Futurystyczny samochód elektryczny o kanciastej karoserii zaparkowany w industrialnym garażu.

Chciałeś kupić Tesla Cybertruck? Ustaw się w kolejce – na zamówienie trzeba czekać 5 lat

2 minuty czytania
Komentarze

Tesla Cybertruck jest opóźniona o kilka lat. Chociaż ostatnio pierwszy model produkcyjny wreszcie opuścił fabrykę, to nie jest to żaden powód, żeby osiąść na laurach. Przez cały czas reklamowania pick-upa „widmo” i nakręcania spirali marketingowej zebrał się dość spory popyt na samochód elektryczny. Tak spory, że klienci sobie kilka lat poczekają.

Zamówiłeś Cybertrucka? Postaraj się o nim nie zapomnieć

Chociaż to brzmi absurdalnie, to nie zdziwiłaby mnie sytuacja, w której ktoś zapomniał o swoim zamówionym Cybertrucku. Obecnie egzemplarzy „w kolejce” od 2019 roku nazbierało się aż 1,9 miliona (co oznacza, że druga tura zamówień zdublowała pierwszą). Co więcej, Tesla przewiduje produkcję około 375 tysięcy pick-upów elektrycznych rocznie, co oznacza, że jeśli fabryka w Teksasie będzie pracowała na pełnych obrotach, to uda się sprostać zamówieniom… po pięciu latach.

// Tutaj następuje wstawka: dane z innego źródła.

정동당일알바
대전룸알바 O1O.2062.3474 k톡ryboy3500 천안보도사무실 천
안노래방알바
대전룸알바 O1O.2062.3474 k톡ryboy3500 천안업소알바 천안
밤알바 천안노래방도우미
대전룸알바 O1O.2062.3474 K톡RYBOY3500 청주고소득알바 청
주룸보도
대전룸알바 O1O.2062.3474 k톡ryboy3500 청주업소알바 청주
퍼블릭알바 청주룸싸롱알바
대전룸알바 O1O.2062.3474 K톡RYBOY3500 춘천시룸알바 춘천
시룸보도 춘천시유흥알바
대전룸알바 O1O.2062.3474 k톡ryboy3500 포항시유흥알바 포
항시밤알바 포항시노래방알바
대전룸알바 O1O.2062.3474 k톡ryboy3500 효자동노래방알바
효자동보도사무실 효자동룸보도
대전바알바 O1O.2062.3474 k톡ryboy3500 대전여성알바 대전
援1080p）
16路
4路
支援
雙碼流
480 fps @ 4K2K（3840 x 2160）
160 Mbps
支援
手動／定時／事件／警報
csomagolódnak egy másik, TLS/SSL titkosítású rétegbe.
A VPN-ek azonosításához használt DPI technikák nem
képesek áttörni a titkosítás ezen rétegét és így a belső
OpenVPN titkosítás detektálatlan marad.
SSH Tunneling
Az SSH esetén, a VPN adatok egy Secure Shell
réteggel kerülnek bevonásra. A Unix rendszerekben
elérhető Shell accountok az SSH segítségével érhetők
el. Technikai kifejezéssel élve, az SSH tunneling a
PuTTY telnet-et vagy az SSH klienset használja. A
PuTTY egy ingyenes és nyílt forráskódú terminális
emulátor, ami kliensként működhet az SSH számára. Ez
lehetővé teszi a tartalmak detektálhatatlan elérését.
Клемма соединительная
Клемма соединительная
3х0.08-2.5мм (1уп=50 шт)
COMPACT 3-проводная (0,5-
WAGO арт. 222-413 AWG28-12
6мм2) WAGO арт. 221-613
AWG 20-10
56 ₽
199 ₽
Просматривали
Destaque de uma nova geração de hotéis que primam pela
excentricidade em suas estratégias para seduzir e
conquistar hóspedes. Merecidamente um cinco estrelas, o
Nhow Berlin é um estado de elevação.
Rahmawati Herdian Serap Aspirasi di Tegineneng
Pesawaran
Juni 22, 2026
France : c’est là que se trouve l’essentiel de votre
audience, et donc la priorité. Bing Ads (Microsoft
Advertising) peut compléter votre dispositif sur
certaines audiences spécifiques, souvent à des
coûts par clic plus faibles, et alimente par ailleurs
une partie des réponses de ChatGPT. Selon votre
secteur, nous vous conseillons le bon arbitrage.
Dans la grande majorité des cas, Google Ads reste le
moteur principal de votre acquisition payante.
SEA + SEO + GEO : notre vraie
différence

Jest to sytuacja bez wyjścia, nawet jak popyt jest nieco sztuczny. Cybertrucka można było zamówić po zapłaceniu depozytu, wynoszącego raptem 100 dolarów. Może się więc okazać, że spora część zamówionych samochodów nigdy nie zostanie odebrana. A to tylko Ameryka Północna. Co z resztą świata?

Tesla Cybertruck
Tesla Cybertruck i niekończąca się opowieść o produkcji / fot. Tesla

Obecnie w Europie i Azji Cybertrucka można było zamówić w przedsprzedaży. Nie do końca jednak wiadomo, na jakiej zasadzie samochód będzie tutaj sprzedawany. Ze względu na masę i gabaryty, prawdopodobnie w Europie jedyna opcja rejestracji, to na auto ciężarowe. To z kolei także rodzi problemy logistyczne i transportowe.

Wszystko wskazuje na to, że przygoda z problemami produkcyjnymi Cybertrucka się nie kończy, a raptem przechodzi na inny etap problemów. Chociaż Elon Musk zapewnia, że to „samochód inny niż wszystkie”, to w gruncie rzeczy wciąż niewiele wiadomo o nim i o tym, kiedy realnie ujrzymy sprzedane egzemplarze na drogach. Szczególnie że wersja obiecywana, która pokonuje ponad 620 mil (ok. 1000 km) na jednym naładowaniu, obecnie przeszła w zapomnienie, a jedyna możliwość to zakup z mniejszą baterią.